Ladies and Gentlemen:

     We have acted as special counsel to AMR Corporation, a
Delaware corporation (the "Company"), in connection with the
Registration Statement on Form S-3 (Registration Nos. 333-
136563 and 333-136563-01) (the "Registration Statement") of
the Company and the Prospectus Supplement, dated January 22,
2007 (the "Prospectus Supplement"), of the Company, filed
with the Securities and Exchange Commission (the
"Commission") and relating to the issuance and sale by the
Company of 13,000,000 shares of the Company's common stock,
par value $1.00 per share, together with up to an additional
1,950,000 shares that may be sold pursuant to the
underwriters' over-allotment option (collectively, the
 "Shares").  The Shares are being issued and sold pursuant to
an Underwriting Agreement, dated as of January 22, 2007 (the
"Underwriting Agreement"), between the Company and the
underwriters of such offering.

     In so acting, we have examined and relied upon the
originals or certified, conformed or reproduction copies of
such agreements, instruments, documents, records and
certificates of the Company, such certificates of public
officials and such other documents, and have made such
investigations of law, as we have deemed necessary or
appropriate for the purposes of the opinion expressed below.

     Based on the foregoing, and subject to the limitations,
qualifications and assumptions set forth herein and in the
Prospectus Supplement, we are of the opinion that the
statements in the Prospectus Supplement under the caption
"Certain United States Federal Income Tax Consequences for
Non-U.S. Holders", insofar as such statements purport to
summarize certain provisions of the laws referred to
therein, are accurate in all material respects.

     Our opinion is based upon the Internal Revenue Code of
1986, as amended, treasury regulations (including proposed
treasury regulations) issued thereunder, Internal Revenue
Service rulings and pronouncements and judicial decisions
now in effect, all of which are subject to change, possibly
with retroactive effect.

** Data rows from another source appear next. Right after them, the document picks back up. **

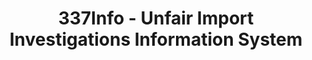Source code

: ---
layout: default
bigquery: https://console.cloud.google.com/bigquery?p=patents-public-data&d=usitc_investigations&page=dataset&project=sheets-management-319211
citation: US International Trade Commission 337Info Unfair Import Investigations Information
  System
contributors: US International Trade Comission
cost: None
description: US International Trade Commission 337Info Unfair Import Investigations
  Information System contains data on investigations done under Section 337. Section
  337 declares the infringement of certain statutory intellectual property rights
  and other forms of unfair competition in import trade to be unlawful practices.
  Most Section 337 investigations involve allegations of patent or registered trademark
  infringement.
documentation: FAQ and tutorial available on the site
last_edit: 04/08/2022, 03:45:19
location: https://pubapps2.usitc.gov/337external/
maintained_by: US International Trade Comission
schema_fields:
- copyrightNumbers
- dateComplaintFiled
- ouiiAttorney
- actualStartDateEvidHear
- teoReliefGranted
- teoProceedingInvolved
- cafcAppeals
- htsNumbers
- finalDetNoViolation
- internalRemand
- patentNumbers
- actualEndDateEvidHear
- targetDate
- id
- docketNo
- aljAssigned
- investigationType
- markmanHearing
- dateOfPublicationFrNotice
- ouiiParticipation
- trademarkNumbers
- publication_number
- complainant
- invUnfairAct
- respondent
- teoIdDueDate
- investigationTermDate
- finalIdOnViolationIssue
- endDateMarkmanHearing
- startDateMarkmanHearing
- teoIdIssueDate
- issueDateOtherNonFinal
- gcAttorney
- currentActiveALJ
- lastUpdated
- scheduledEndDateEvidHear
- currentStatus
- investigationNo
- patentNumber
- title
- dateCreated
- finalIdOnViolationDue
- scheduledStartDateEvidHear
- finalDetViolation
shortname: unfair_import_investigations
tags:
- import
- legal
- trade
timeframe: 2008-2021 (prior to 2008 downloadable as a JSON file)
title: 337Info - Unfair Import Investigations Information System
uuid: 2721f5ec-e599-4890-9265-9706719fc71e
---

Our opinion is limited to the
matters expressly stated, and no opinion is implied or may
be inferred beyond the matters expressly stated herein. Our
opinion is based on facts and circumstances set forth in the
Registration Statement, the Prospectus Supplement and the
other documents reviewed by us. Our opinion is rendered only
as of the date hereof, and could be altered or modified by
changes in facts or circumstances, events, developments,
changes in the documents reviewed by us, or changes in law
subsequent to the date hereof. We have not undertaken to
advise you or any other person with respect to any such
change subsequent to the date hereof.

     We hereby consent to the filing of this opinion as an
exhibit to the Company's Current Report on Form 8-K to be
filed on January 24, 2007 and incorporated by reference in
the Registration Statement.  In giving such consent, we do
not thereby concede that we are within the category of
persons whose consent is required under Section 7 of the
Securities Act of 1933, as amended, or the rules and
regulations of the Commission thereunder.